Vermicelli- 1 cup, crushed into small strings
Condensed milk – 1/4 cup
Milk- 1 cup
Sugar- 5 tbsp
Mango custard powder – 2 tsp
Corn flour- 2 tbsp
Ghee/clarified butter – 1 tbsp
Water- As needed
Fried coconut slices- As needed
Mixed nuts- As needed, finely chopped
Method: Cut the clingwrap and cover the molds of a muffin tin. Heat a pan and melt the ghee. Add the vermicelli and roast it for 5-10 mins until golden brown. Add the condensed milk and mix well. Cook for 5-6 mins until the mixture becomes thick. Remove from flame.

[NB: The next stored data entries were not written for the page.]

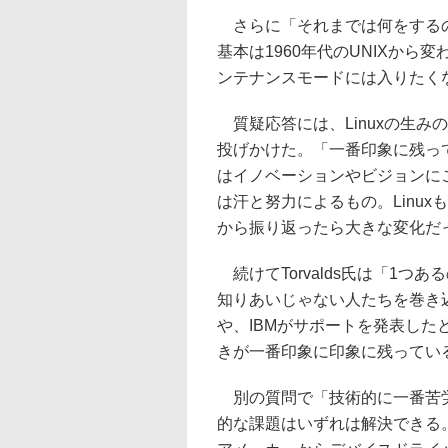
さらに「それまでは何をするのか」
基本は1960年代のUNIXか
ンテナンスモードには入りたく
質疑応答には、Linuxの生み
投げかけた。「一番印象に残っ
はイノベーションやビジョンに
は汗と努力によるもの。Linu
から振り返ったら大きな変化だ
続けてTorvalds氏は「1つ
知りあいじゃない人たちを巻き込ん
や、IBMがサポートを発表し
きが一番印象に印象に残ってい
別の質問で「技術的に一番苦労し
的な課題はいずれは解決できる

Add a scoop of the prepared mixture into the covered mold and press tightly with your hands or the back of a spoon. Keep this in the refrigerator for 30-45 mins.
In a small bowl, add the custard powder, corn flour, 3 tbsp
of milk, & little water, and mix well until the custard powder & corn flour are completely dissolved. Boil milk in a saucepan. Add sugar and mix well. Once the milk starts to boil, add the prepared custard milk and keep on stirring until the milk thickens. Remove from flame. Take the muffin tin from the refrigerator and carefully pour the pudding into the prepared vermicelli cups.Garnish with crushed fried coconut slices, toasted pistachios/pine nuts, or your favorite topping.